As you would find it thus impossible to class me justly in either party, so you would find it impossible to class any person whatever who had clear and developed political opinions, and who could define them accurately. Men only associate in parties by sacrificing their opinions, or by having none worth sacrificing; and the effect of party government is always to develop hostilities and hypocrisies, and to extinguish ideas.
And so the great series, by monthly turns (according to the author’s mood) inspirational, choleric, helpful, or intensely off-putting, began. It would be, all told, Ruskin’s last monumental effort. As a number of its readers have remarked, there is simply nothing like it in the English language. If there is one message that repeats and repeats throughout its more than 1500 pages. it is, as foreshadowed in the passages from the first letter above, it is that the ills that always beset us are NOT FATED; The Creator of this fundamentally beneficent universe gave the creatures made, at least partially, in His image, choice.

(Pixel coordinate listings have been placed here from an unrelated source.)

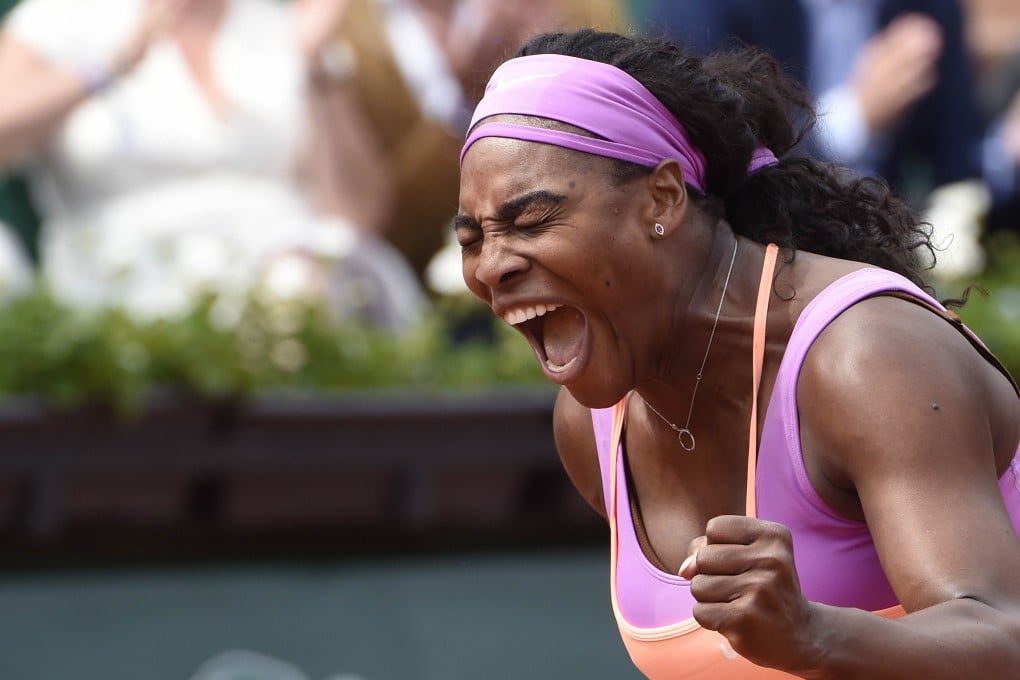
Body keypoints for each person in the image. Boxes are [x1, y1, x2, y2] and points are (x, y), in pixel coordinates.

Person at [456, 29, 1020, 678]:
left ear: (662, 199)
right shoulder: (590, 426)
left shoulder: (867, 357)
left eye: (531, 221)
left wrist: (813, 637)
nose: (492, 266)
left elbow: (1002, 640)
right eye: (473, 237)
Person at [0, 0, 424, 329]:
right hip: (119, 281)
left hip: (282, 270)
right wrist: (109, 67)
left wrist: (317, 66)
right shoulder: (63, 17)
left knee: (293, 286)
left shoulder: (279, 26)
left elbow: (354, 216)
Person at [644, 0, 991, 280]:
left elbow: (958, 162)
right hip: (754, 255)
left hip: (895, 253)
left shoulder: (928, 9)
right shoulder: (701, 8)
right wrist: (856, 116)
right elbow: (709, 149)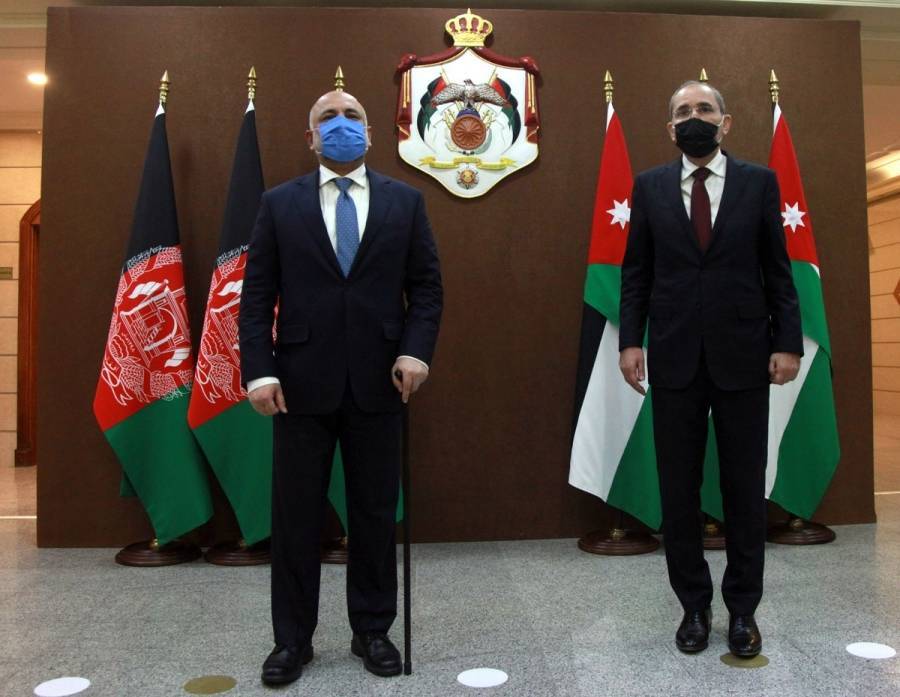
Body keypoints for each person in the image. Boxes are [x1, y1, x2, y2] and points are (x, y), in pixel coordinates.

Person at [239, 88, 442, 685]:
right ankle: (292, 640)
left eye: (352, 116)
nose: (341, 124)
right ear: (310, 138)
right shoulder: (279, 204)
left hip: (382, 382)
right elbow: (256, 298)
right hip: (298, 385)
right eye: (327, 117)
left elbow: (426, 288)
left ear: (371, 133)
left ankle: (373, 630)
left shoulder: (406, 202)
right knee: (296, 519)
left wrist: (415, 351)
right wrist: (260, 370)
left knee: (374, 514)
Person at [618, 81, 802, 658]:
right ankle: (693, 607)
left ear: (725, 122)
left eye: (703, 109)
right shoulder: (649, 186)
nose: (692, 117)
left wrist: (788, 342)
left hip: (744, 355)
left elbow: (777, 268)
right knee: (679, 490)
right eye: (682, 112)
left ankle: (743, 610)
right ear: (670, 128)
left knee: (744, 488)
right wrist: (630, 342)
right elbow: (636, 272)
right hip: (674, 356)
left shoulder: (759, 183)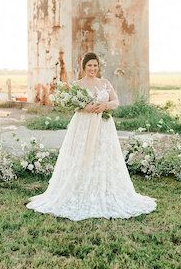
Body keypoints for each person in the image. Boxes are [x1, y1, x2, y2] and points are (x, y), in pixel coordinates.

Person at [26, 52, 157, 221]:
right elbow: (73, 105)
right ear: (84, 67)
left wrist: (105, 105)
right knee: (80, 155)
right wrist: (83, 107)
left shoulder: (105, 83)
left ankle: (104, 189)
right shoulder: (77, 85)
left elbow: (116, 102)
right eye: (89, 66)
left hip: (103, 125)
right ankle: (78, 188)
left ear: (98, 67)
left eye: (95, 66)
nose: (92, 69)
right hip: (82, 125)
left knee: (102, 155)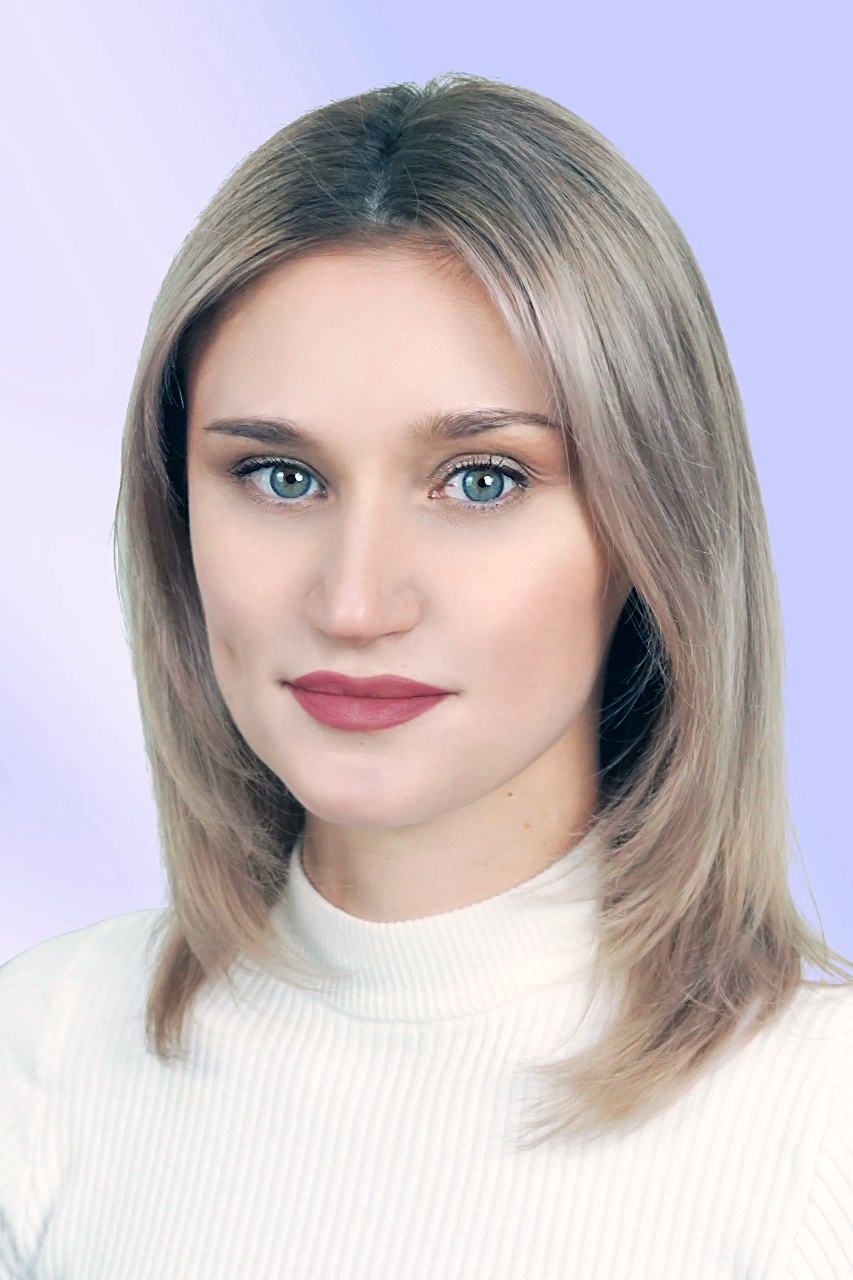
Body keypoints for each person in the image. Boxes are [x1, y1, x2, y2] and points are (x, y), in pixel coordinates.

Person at [1, 72, 851, 1279]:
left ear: (651, 529)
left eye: (481, 480)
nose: (355, 603)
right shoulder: (38, 1059)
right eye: (281, 478)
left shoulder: (821, 1131)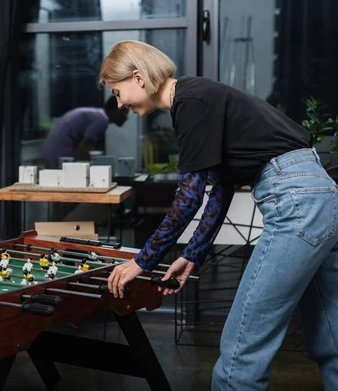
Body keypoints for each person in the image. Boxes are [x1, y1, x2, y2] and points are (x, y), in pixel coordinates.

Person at [102, 40, 337, 390]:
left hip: (297, 205)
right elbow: (219, 190)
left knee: (242, 347)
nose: (119, 104)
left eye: (118, 93)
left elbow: (190, 195)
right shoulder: (199, 97)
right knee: (331, 339)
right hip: (321, 198)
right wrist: (191, 255)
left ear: (138, 78)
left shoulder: (190, 100)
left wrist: (143, 261)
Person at [41, 96, 129, 167]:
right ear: (117, 109)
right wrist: (95, 168)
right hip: (60, 156)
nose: (126, 118)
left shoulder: (96, 114)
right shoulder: (101, 120)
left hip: (49, 153)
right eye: (125, 112)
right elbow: (82, 150)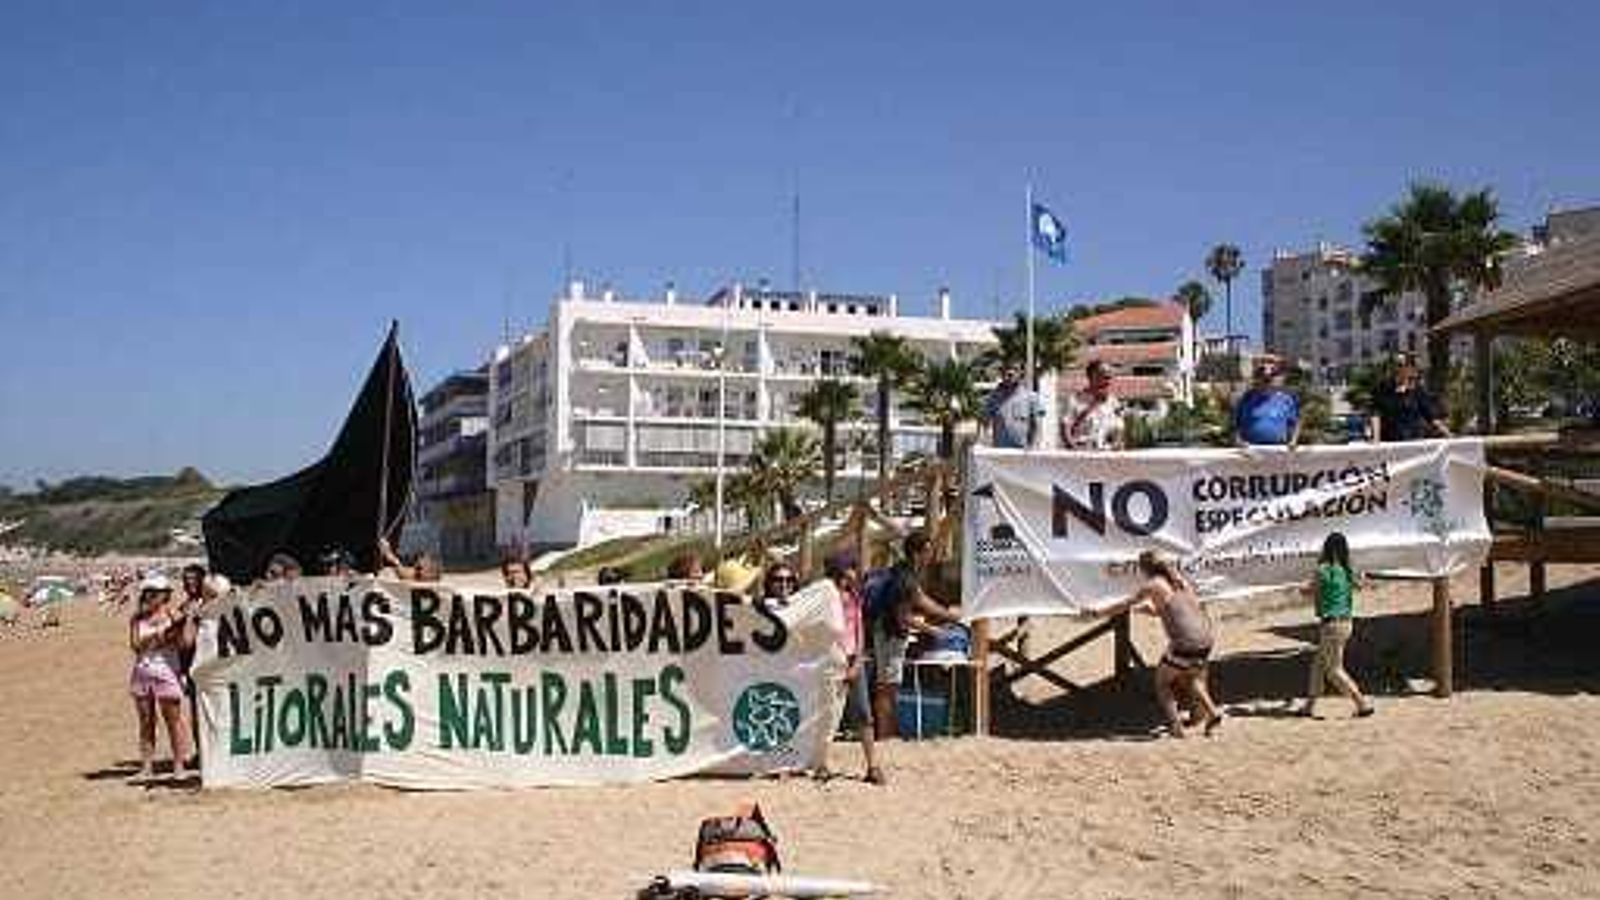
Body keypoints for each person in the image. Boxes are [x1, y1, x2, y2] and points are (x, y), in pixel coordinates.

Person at [867, 532, 962, 739]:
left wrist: (950, 616)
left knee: (889, 685)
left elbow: (921, 599)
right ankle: (884, 736)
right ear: (919, 553)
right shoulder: (905, 578)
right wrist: (934, 631)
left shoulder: (905, 572)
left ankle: (886, 733)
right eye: (929, 551)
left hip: (889, 633)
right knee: (887, 687)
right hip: (889, 634)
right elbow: (904, 618)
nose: (932, 556)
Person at [1125, 551, 1222, 738]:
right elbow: (1182, 610)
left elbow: (1126, 603)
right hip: (1206, 638)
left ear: (1144, 569)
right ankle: (1212, 712)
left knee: (1162, 682)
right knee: (1194, 679)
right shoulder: (1181, 581)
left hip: (1185, 643)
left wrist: (1098, 612)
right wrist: (1153, 611)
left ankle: (1176, 725)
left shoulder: (1153, 585)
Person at [823, 551, 885, 784]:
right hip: (831, 659)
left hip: (850, 658)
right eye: (851, 568)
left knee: (863, 713)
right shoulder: (827, 597)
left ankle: (872, 765)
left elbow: (859, 631)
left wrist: (857, 661)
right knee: (826, 714)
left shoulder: (854, 596)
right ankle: (821, 762)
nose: (854, 572)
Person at [1299, 533, 1376, 719]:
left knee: (1334, 670)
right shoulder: (1346, 570)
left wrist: (1301, 587)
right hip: (1346, 623)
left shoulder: (1322, 570)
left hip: (1331, 625)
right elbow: (1360, 584)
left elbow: (1306, 592)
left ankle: (1361, 703)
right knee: (1318, 665)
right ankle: (1309, 706)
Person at [127, 574, 194, 782]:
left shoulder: (174, 615)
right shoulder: (137, 618)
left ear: (165, 595)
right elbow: (135, 646)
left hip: (166, 672)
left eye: (154, 593)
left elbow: (184, 643)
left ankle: (178, 765)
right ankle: (147, 767)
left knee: (173, 722)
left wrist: (169, 635)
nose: (149, 597)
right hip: (142, 672)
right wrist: (156, 638)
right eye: (147, 593)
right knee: (146, 722)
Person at [1370, 353, 1451, 442]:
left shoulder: (1417, 390)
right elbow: (1375, 414)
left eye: (1402, 365)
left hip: (1413, 442)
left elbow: (1431, 416)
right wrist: (1376, 439)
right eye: (1397, 365)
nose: (1398, 369)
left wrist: (1449, 435)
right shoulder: (1382, 389)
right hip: (1391, 442)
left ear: (1409, 369)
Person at [1233, 358, 1301, 446]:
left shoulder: (1286, 400)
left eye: (1271, 377)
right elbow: (1236, 424)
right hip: (1251, 451)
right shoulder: (1247, 398)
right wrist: (1238, 441)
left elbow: (1295, 423)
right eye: (1263, 377)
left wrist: (1293, 441)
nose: (1267, 381)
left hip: (1278, 449)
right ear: (1257, 378)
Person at [1061, 360, 1126, 450]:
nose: (1107, 380)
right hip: (1082, 454)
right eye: (1103, 376)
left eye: (1109, 377)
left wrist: (1115, 446)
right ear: (1091, 377)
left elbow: (1119, 432)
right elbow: (1065, 430)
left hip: (1106, 455)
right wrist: (1075, 450)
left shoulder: (1114, 403)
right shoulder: (1075, 400)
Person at [981, 361, 1044, 450]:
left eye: (1015, 369)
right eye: (1007, 369)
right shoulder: (992, 398)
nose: (1010, 373)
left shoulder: (1032, 398)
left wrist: (1033, 447)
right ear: (1001, 372)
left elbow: (1037, 426)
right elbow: (985, 424)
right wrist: (985, 446)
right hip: (999, 454)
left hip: (1023, 454)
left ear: (1021, 373)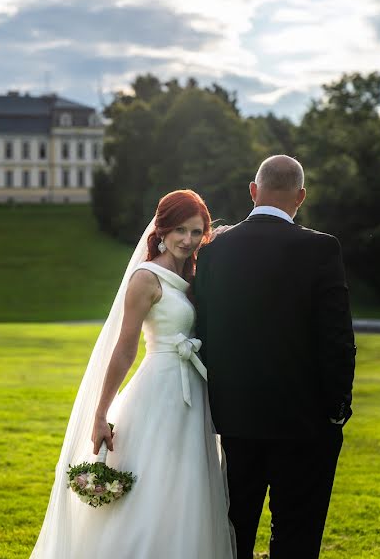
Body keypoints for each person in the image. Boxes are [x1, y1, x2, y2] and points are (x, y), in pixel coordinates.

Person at [31, 190, 235, 559]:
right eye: (179, 231)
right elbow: (125, 348)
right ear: (162, 230)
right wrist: (100, 413)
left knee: (187, 486)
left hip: (194, 391)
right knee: (152, 484)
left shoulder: (193, 273)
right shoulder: (146, 278)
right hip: (159, 391)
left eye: (196, 231)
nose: (187, 240)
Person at [194, 155, 356, 558]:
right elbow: (337, 339)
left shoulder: (214, 250)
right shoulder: (322, 249)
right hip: (307, 423)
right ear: (300, 196)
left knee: (235, 530)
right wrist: (338, 408)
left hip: (235, 420)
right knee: (297, 533)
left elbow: (205, 334)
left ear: (253, 190)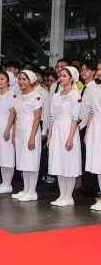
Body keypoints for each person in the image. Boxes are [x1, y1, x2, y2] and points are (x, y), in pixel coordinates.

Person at [47, 66, 82, 207]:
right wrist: (49, 136)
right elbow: (52, 117)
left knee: (70, 163)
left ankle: (69, 196)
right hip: (57, 132)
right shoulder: (56, 95)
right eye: (60, 75)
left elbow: (75, 118)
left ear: (72, 78)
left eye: (65, 76)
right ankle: (62, 195)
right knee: (58, 162)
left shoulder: (75, 95)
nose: (61, 78)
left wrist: (70, 137)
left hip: (69, 130)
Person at [11, 70, 42, 201]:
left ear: (31, 81)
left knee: (31, 161)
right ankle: (25, 189)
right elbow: (16, 116)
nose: (21, 82)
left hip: (31, 130)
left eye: (25, 79)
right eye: (20, 79)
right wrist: (14, 133)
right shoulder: (20, 95)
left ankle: (32, 191)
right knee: (22, 161)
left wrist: (32, 136)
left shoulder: (36, 96)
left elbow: (37, 117)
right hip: (20, 132)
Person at [78, 61, 98, 195]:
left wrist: (85, 126)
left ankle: (92, 187)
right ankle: (86, 185)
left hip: (89, 125)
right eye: (82, 69)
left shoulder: (95, 88)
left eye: (87, 69)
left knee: (90, 156)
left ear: (94, 72)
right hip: (80, 126)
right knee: (83, 157)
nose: (84, 72)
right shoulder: (80, 89)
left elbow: (92, 110)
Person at [85, 66, 101, 210]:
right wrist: (87, 132)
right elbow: (91, 112)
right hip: (96, 128)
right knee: (97, 163)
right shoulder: (96, 89)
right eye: (98, 69)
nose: (99, 72)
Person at [31, 68, 50, 181]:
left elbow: (46, 112)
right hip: (29, 123)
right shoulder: (26, 92)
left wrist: (44, 130)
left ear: (38, 78)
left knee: (39, 153)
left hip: (40, 122)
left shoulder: (43, 93)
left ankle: (38, 177)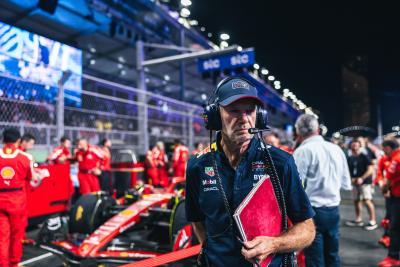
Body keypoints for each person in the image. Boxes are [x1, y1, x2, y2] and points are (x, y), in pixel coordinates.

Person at [185, 77, 315, 267]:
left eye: (250, 110)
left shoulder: (281, 163)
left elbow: (307, 229)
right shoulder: (197, 166)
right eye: (234, 111)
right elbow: (197, 220)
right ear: (215, 115)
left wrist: (274, 244)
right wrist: (212, 249)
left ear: (259, 115)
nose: (244, 119)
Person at [293, 114, 352, 267]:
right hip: (334, 209)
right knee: (332, 255)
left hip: (313, 210)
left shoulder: (303, 151)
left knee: (314, 259)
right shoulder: (336, 149)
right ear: (318, 129)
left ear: (298, 131)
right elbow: (346, 183)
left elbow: (295, 186)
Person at [0, 128, 36, 267]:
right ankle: (14, 264)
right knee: (16, 236)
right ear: (18, 141)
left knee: (2, 237)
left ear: (3, 140)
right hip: (17, 202)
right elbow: (31, 178)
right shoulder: (25, 157)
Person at [345, 139, 377, 230]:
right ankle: (358, 219)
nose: (354, 147)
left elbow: (370, 169)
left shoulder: (364, 156)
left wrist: (361, 178)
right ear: (350, 147)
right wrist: (351, 179)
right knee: (356, 200)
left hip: (365, 182)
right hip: (354, 182)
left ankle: (372, 221)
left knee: (367, 200)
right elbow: (347, 171)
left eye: (356, 145)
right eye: (353, 145)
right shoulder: (350, 158)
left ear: (359, 146)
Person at [378, 139, 400, 267]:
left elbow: (387, 180)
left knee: (395, 228)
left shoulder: (395, 160)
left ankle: (393, 257)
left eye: (384, 148)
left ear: (389, 147)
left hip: (397, 198)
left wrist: (384, 188)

Thus, the fault, dear readers, was not in our stars, but in ourselves, a consequence of our multiple–and on-going–decisions to, for selfish ends, obviate the core energycenters of the three great fors that shape all; a view that meant that the rectifying of the painful parts of our lives was eminently possible if we would but decide to change our ways. He was, after all, and to the end, Ruskin the Teacher. Both redemption and resurrection were, in other words, always possible.